When wing J.P. Tokoto entered the NBA draft after his junior season at North Carolina last spring, he hoped an NBA team would use a roster spot to develop him. He instead is averaging 12.7 points per game for the D-League’s Oklahoma City Blue.
Those are just three of the myriad of players who might have benefited had the NCAA passed Wednesday’s long-overdue draft legislation sooner. In an effort to reform the early-entry process and help players make more informed decisions, the NCAA pushed back the deadline for underclassmen to withdraw from the draft until 10 days after the NBA draft combine.
What that means is that testing the waters will again become a viable option for underclassmen who want to investigate their stock yet still preserve the option of returning to school.
Last year’s withdrawal deadline was April 16, just 10 days after the national title game and long before NBA teams begin to hold workouts or seriously evaluate draft prospects. This year’s withdrawal deadline will be May 25, giving draft prospects a much more fair chance to evaluate how they stack up.

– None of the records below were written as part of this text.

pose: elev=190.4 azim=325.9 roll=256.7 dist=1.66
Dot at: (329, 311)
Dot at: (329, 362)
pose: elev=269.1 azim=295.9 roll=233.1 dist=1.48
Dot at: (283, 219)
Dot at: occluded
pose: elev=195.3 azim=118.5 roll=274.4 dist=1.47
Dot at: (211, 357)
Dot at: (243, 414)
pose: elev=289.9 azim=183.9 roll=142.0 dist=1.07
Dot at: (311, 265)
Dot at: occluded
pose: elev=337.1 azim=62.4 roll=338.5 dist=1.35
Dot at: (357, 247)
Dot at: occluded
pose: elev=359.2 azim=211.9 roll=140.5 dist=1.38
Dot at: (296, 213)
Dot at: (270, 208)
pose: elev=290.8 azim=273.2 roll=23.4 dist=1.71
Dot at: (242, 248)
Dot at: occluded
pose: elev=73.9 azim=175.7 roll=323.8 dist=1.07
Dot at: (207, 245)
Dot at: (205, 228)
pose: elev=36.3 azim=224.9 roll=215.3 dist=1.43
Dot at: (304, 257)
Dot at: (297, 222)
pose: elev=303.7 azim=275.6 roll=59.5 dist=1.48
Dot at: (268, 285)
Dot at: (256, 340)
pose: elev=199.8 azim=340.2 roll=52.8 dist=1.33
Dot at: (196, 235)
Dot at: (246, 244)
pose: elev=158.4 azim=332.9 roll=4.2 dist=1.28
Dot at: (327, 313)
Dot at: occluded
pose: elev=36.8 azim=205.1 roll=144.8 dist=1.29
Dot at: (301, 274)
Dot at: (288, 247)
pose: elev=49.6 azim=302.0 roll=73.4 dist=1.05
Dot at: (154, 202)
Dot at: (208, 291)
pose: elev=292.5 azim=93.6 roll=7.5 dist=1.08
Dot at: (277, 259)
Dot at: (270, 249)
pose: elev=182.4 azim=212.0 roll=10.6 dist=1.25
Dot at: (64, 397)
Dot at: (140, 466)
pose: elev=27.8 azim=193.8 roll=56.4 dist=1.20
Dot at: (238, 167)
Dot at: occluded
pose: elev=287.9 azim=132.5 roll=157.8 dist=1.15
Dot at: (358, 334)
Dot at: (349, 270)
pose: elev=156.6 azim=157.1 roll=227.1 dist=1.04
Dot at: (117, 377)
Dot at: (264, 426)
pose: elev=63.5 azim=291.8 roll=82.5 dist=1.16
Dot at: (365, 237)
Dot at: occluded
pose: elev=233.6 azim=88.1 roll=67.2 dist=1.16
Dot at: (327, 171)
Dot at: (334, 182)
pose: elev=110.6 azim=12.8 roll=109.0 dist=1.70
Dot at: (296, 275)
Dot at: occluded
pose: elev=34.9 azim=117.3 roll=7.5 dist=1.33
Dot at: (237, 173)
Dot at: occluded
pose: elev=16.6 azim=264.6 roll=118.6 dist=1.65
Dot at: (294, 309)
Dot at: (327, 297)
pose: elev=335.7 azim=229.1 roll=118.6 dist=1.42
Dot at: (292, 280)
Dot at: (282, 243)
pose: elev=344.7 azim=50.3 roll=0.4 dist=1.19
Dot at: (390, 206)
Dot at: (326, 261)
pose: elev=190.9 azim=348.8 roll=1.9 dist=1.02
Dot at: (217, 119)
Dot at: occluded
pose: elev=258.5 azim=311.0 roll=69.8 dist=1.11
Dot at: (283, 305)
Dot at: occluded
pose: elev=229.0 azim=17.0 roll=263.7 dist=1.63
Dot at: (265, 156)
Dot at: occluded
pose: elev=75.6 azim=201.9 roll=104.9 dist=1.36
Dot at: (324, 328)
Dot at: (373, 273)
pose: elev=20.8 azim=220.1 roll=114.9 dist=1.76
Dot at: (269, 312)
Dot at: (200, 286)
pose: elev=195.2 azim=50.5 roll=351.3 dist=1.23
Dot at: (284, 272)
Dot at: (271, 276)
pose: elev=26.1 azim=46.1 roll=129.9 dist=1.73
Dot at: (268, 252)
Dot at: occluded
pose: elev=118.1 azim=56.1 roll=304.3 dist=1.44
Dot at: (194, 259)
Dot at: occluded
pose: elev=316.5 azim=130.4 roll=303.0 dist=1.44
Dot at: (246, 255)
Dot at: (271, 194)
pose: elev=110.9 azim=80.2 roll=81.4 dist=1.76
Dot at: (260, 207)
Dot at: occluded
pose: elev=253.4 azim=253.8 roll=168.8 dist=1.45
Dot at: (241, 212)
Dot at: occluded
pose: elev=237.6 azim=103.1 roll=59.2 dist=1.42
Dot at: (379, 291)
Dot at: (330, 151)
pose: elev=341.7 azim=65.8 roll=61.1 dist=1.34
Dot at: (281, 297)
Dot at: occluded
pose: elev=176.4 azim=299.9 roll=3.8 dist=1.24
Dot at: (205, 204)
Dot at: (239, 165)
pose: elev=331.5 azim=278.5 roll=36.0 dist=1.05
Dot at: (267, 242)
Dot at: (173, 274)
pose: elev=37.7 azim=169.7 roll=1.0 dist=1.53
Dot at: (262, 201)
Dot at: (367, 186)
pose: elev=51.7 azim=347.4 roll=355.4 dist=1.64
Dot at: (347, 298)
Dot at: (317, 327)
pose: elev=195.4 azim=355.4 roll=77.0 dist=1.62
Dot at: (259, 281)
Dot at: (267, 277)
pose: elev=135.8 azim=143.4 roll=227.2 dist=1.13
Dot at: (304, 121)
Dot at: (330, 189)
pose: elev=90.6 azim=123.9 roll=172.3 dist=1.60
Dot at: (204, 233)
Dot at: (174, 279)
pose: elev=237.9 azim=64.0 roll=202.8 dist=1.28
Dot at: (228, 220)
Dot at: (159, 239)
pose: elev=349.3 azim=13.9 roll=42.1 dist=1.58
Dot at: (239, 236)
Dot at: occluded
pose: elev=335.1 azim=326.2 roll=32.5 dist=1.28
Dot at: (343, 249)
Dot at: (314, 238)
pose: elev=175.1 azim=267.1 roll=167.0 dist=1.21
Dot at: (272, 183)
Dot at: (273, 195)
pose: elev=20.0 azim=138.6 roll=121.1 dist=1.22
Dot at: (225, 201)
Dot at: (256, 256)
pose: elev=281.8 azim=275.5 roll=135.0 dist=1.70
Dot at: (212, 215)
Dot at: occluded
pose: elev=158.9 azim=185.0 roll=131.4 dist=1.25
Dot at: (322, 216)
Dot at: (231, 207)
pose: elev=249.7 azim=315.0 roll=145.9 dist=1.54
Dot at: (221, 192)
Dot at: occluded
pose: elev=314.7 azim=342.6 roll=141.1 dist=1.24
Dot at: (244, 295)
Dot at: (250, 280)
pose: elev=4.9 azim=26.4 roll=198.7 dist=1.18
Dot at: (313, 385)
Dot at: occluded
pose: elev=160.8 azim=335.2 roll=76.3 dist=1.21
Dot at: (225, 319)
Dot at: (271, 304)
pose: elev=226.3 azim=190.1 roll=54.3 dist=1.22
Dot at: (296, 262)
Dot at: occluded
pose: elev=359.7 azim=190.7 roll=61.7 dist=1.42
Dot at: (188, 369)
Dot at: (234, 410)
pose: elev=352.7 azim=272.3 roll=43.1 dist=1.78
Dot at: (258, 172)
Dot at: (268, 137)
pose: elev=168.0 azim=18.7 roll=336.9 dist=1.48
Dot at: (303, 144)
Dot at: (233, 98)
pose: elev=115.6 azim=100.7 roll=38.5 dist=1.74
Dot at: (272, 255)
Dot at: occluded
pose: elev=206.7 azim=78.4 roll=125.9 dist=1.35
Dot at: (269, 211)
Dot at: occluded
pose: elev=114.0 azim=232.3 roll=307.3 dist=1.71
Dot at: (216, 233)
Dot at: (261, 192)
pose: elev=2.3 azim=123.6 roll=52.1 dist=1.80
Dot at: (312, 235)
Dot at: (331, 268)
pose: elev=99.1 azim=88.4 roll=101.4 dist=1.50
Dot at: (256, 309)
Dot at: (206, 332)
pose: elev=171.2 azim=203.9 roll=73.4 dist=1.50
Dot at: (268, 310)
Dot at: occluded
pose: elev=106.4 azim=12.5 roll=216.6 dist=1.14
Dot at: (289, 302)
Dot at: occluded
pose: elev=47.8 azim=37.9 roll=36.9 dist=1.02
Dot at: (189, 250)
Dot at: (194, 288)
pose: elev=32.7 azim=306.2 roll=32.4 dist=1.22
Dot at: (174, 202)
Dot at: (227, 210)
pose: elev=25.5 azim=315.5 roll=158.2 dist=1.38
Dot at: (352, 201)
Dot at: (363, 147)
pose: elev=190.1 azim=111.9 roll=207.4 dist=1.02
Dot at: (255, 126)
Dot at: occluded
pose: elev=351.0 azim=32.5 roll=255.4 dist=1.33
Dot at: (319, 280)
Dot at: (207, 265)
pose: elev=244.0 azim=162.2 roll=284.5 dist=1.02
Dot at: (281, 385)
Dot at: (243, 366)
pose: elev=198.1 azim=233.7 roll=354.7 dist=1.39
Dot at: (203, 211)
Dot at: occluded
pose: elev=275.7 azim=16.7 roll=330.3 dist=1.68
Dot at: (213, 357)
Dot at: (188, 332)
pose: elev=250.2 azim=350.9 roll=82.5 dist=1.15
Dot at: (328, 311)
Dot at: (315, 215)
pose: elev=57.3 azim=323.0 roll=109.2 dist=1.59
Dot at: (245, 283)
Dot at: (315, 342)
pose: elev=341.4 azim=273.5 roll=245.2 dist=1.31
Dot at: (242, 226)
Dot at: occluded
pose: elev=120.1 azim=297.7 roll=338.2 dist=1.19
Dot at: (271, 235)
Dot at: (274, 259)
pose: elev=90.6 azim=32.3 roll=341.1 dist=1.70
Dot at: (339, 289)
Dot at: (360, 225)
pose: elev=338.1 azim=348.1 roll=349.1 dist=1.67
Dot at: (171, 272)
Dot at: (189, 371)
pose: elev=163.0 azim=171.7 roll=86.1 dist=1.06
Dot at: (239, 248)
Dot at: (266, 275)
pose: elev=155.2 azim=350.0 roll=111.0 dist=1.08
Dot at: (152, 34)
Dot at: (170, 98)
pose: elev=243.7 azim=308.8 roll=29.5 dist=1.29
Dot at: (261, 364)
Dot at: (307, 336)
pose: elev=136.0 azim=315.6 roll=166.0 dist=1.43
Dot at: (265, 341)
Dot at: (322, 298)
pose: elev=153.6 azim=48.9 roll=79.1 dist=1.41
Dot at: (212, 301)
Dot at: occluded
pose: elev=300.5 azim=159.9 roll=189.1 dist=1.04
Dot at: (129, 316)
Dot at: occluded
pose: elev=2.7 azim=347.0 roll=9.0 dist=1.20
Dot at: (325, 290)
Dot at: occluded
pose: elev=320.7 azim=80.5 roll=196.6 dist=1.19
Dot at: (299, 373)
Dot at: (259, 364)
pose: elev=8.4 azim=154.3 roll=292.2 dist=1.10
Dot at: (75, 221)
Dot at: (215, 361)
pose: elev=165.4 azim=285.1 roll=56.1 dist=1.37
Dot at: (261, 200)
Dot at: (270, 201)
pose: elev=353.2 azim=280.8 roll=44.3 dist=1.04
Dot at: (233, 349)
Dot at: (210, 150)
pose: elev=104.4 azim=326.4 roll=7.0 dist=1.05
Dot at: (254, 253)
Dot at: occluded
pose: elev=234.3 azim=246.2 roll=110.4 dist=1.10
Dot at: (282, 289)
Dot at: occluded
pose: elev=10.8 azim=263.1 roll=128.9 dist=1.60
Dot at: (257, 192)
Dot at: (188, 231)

The other athlete-friendly change the NCAA made was to allow prospects the chance to declare for the draft more than once with no penalty as long as they withdraw by the deadline each time. In previous years, any players who already tested the waters once could not do so a second time without rendering themselves ineligible to return to college basketball.
The changes are much-needed reversal to a misguided 2011 rule change made at the expense of athletes. The NCAA’s legislative council voted to move the draft withdrawal deadline underclassmen to the day before the spring letter-of-intent signing period, which begins in mid-April every year.
What possible benefit could there have been to accelerating the deadline so much that it preceded draft workouts and provided less time to gather information from NBA scouts? For the athletes, none. For the coaches, plenty.
Many college basketball coaches favored the accelerated timeline because it made it easier to know what holes needed to be filled in their rosters. If the deadline was before the spring signing period, it offered more of a chance for programs to woo a recruit to fill the void left by a departing underclassman.
The new timetable drew frequent criticism the past few years because the public often saw the issue through the eyes of draft prospects rather than college coaches. As a result, officials from the NCAA, NBA and National Association of Basketball Coaches huddled together in hopes of finding a solution that would provide more flexibility for basketball players with professional aspirations.
The issue ultimately came down to this simple question: Whose interests matter more — the athletes or the coaches?
The oft-criticized 2011 legislation was a massive concession to the coaches and an emphatic middle finger to the athletes. Wednesday’s rule change was a smart, badly needed reversal.